Power monitoring - high sample rate (I guess?)

I wondering if anyone in the community has had to solve a power monitoring of an outlet where the device is very high load and very short timeframe. 240v 5sec 3000w around 60 / 100 cycles per day. My current Tuya solution is hopeless, capturing less than 50% of the actual power draw of the device.

Also, my water softener draws a very small load 3w, just to power the board to accumulate consumption. When it regenerates I can see it draws about 7w to rotate the valve. Also this draw is just to rotate the valve ~5secs again. Again the Tuya device isn’t catching this load and so I am not getting the regeneration data out of it.
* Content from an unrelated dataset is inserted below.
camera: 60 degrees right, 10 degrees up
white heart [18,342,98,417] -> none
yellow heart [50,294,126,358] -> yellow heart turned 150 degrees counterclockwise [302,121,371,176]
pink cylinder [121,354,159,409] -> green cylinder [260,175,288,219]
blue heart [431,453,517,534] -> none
So I need something with a high sample rate I guess? Does anyone have any real world devices solving similar issues successfully?

Thanks in advance.

Hi, I converted some of my wifi power monitoring plugs to zigbee, and then in Zigbee2Mqtt, I was able to adjust the reporting time by setting the poll_interval option to 1 second. So just make sure to check before you buy, that the model support changing the poll_interval.
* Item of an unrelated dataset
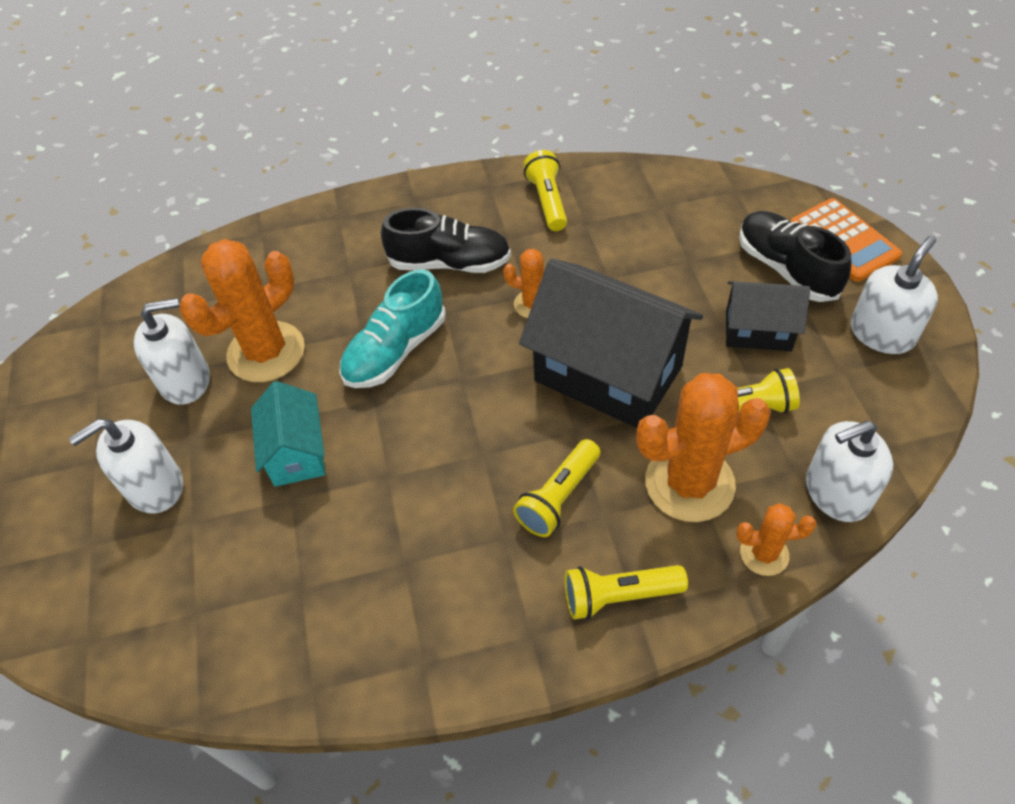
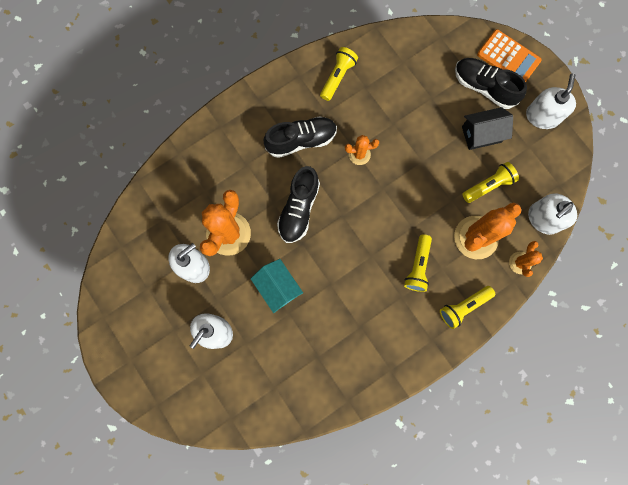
camera: 25 degrees left, 25 degrees up
turquoise shoe [339,269,446,388] -> black shoe [277,166,320,243]
black house [519,258,703,428] -> none
yellow flashlight [523,150,567,231] -> yellow flashlight turned 60 degrees clockwise [320,47,358,101]
orange cactus [736,503,817,576] -> orange cactus turned 60 degrees counterclockwise [509,241,543,277]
Thanks that’s a good tip !

The measurement_poll_interval is specific to that particular device. Chances are you will not have it available.

However, all devices in Z2M can be set up to configure reporting. Setting this to 0 for minimum reporting interval and something reasonable (in seconds) for maximum will ensure that any changes get reported immediately, while not flooding the network.

Do not be scared of the code in that link - this is all configurable in the Reporting tab of the device in the UI. Here’s mine, just so you get an idea:

High sample rate or high update rate?
My Shelly EM can read phase cut power very accurately, I expect that the sample rate is at least 1000/second, probably more…

Is the sampling rate on the Shelly device documented anywhere? I’ve never been able to find a device with a high enough sampling rate and reasonable price to give useful data from bang-bang controlled devices, the vast majority of home appliance devices… Thx.

I don’t know.

I’m not reading your mind.

But I can confirm that Shelly EM can read phase cut load at high accuracy. I haven’t done research for the sampling rate but it has to be more than 1000/s . Probably much more.

Any idea how many data points the Shelly device sends out over WiFi per second or minute? And is that data some type of average over a period of time or single point in time? Getting accurate power usage figures for home appliance devices has always been interesting to me, however ‘over my pay grade’ of knowledge. Most of the power monitoring devices in home automation seem from my experience to sample and send out data a most around one data point per second and just a point in time measurement value. For a light bulb or perhaps a phase controlled dimmer such as you have, I am guessing this might give accurate measures. But for things like the average coffee maker that controls heating via toggling a square wave on and off, getting an accurate answer to the question ‘what did that pot of coffee cost to make’ does not seem to be ‘easy’ to find.

I’m repeating myself here.
To measure power of phase cut load (dimmered) you need to sample within one AC half wave; 0.01s. To do it accurately, you need a lot of samples. While I don’t know sample rate of Shelly EM, I could imagine it to be in range 10,000/s to give results what I get.
I update only 1/s, no idea how fast it could go and where my esp limits would be.